This week we engaged in our parent teacher conferences, and the feedback was overwhelmingly positive. I heard from many parents that they appreciated the specific information they received about their child’s academic and social progress, and I also heard from the teachers how much they valued the time getting to connect with the parents. I also enjoyed stopping in and getting a “snapshot” of individual kids, and I want to thank everyone for their active participation in the process.
One recurring comment I heard during the two days was a concern about bullying, both active bullying on the yard or sports field, and the quiet bullying that is not so evident. I find it very interesting that while I am hearing discussion about this on campus, yesterday in Washington D.C. national leadership was having a summit on this very topic. The president and first lady Michelle Obama convened a conference on preventing bullying, seeking to shine a spotlight on an issue that affects millions of young people each year.
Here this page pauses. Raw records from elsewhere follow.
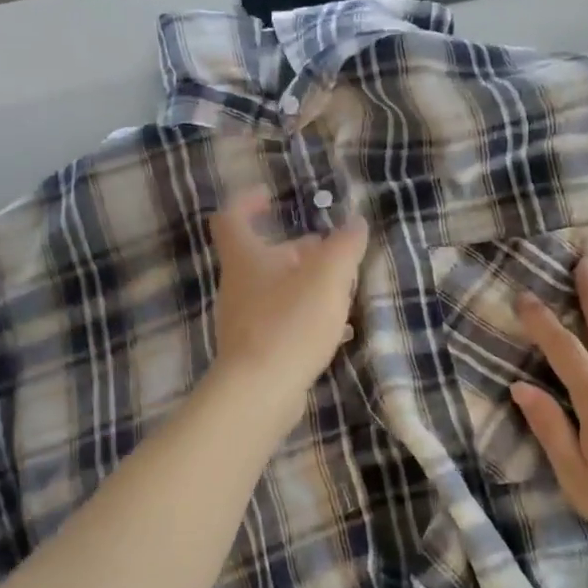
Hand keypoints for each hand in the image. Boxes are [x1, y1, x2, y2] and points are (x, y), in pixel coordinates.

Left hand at [208, 186, 368, 409]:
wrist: (260, 392)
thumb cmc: (290, 323)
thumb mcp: (328, 277)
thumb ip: (345, 246)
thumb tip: (355, 223)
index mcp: (246, 259)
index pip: (233, 218)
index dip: (248, 202)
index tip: (271, 196)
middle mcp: (238, 286)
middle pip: (262, 257)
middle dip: (297, 250)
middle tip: (329, 251)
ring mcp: (243, 320)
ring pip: (275, 290)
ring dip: (304, 284)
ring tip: (340, 290)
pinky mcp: (254, 350)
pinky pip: (281, 321)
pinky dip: (305, 316)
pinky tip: (334, 329)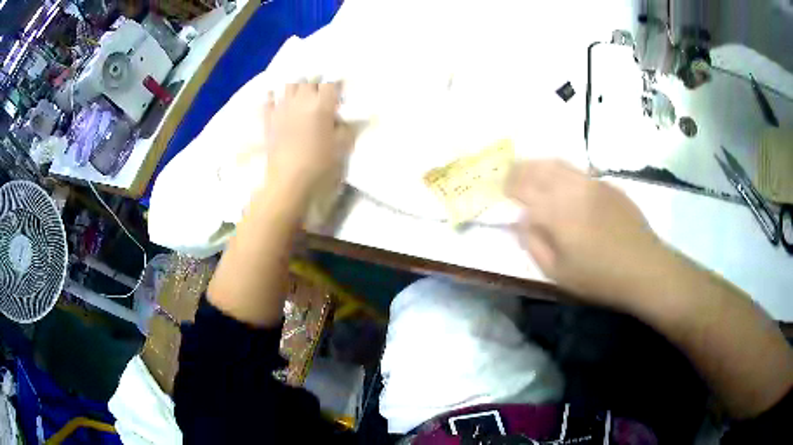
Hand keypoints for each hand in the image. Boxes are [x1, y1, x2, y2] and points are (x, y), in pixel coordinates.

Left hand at [264, 81, 354, 199]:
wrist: (288, 181)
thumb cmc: (318, 165)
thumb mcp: (341, 147)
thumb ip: (345, 129)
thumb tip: (340, 120)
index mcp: (322, 105)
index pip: (331, 84)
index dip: (336, 86)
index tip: (338, 94)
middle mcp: (301, 100)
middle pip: (309, 81)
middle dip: (316, 84)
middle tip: (320, 94)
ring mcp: (282, 107)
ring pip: (289, 85)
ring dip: (297, 87)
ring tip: (301, 95)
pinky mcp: (268, 118)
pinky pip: (269, 99)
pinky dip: (274, 97)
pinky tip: (278, 101)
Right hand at [505, 160, 665, 307]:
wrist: (644, 267)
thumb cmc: (599, 277)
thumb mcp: (557, 272)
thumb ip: (534, 243)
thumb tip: (521, 220)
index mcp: (556, 211)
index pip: (522, 187)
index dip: (508, 186)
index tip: (501, 190)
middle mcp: (571, 188)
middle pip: (538, 168)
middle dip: (520, 170)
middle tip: (511, 177)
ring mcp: (591, 182)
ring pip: (558, 164)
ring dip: (539, 165)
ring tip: (532, 174)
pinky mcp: (607, 184)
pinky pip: (577, 170)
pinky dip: (561, 172)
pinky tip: (563, 184)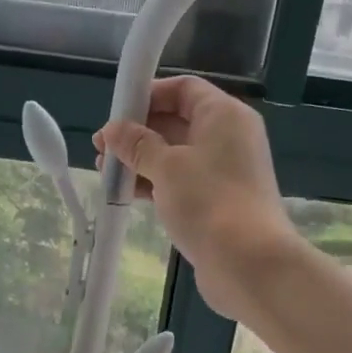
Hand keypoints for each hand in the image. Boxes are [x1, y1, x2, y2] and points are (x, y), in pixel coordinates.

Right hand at [94, 76, 295, 320]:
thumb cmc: (209, 202)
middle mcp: (229, 138)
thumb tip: (112, 130)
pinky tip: (127, 193)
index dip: (148, 95)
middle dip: (138, 132)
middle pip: (178, 121)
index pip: (184, 89)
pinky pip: (182, 182)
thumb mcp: (166, 167)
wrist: (250, 264)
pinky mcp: (218, 202)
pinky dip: (156, 183)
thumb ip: (137, 145)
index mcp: (224, 116)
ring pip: (177, 155)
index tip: (117, 113)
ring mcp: (225, 172)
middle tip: (102, 148)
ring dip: (141, 160)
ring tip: (105, 172)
More than 150 students, parents and educators gathered at the White House to discuss with the Obamas and administration advisers ways they can work together to make schools and communities safer.
Speaking as both a parent and the president, Barack Obama told young people that they shouldn't have to accept bullying as an inevitable part of growing up. "If there's one goal, it's to dispel the myth that bullying is just a harmless rite of passage," Obama said.
"As adults, we can lose sight of how hard it can be sometimes to be a kid," Obama said. "It's easy for us to forget what it's like to be teased or bullied, but it's also easy to forget the natural compassion and the sense of decency that our children display each and every day when they're given a chance."
The White House says one-third of the nation's students, or 13 million children, have been bullied. The issue has gained increased attention in recent years in part because of the impact of new technologies like Facebook and Twitter, and because of high-profile coverage of young people who have committed suicide after being bullied. While our national leadership is focused on this important issue, I want you to know that our administrative team at Stephen S. Wise is also looking into this, and we are committed to making sure that all of our students learn and grow in a safe environment. We are fortunate to have two school counselors, Norma Freeman and Jana Zawatsky, who are key players in the process of developing our school culture. In addition, our teachers and staff are aware of this important issue, and we will continue to work with individual students, groups of kids and our overall community to make sure we take care of one another and always focus on celebrating what’s right.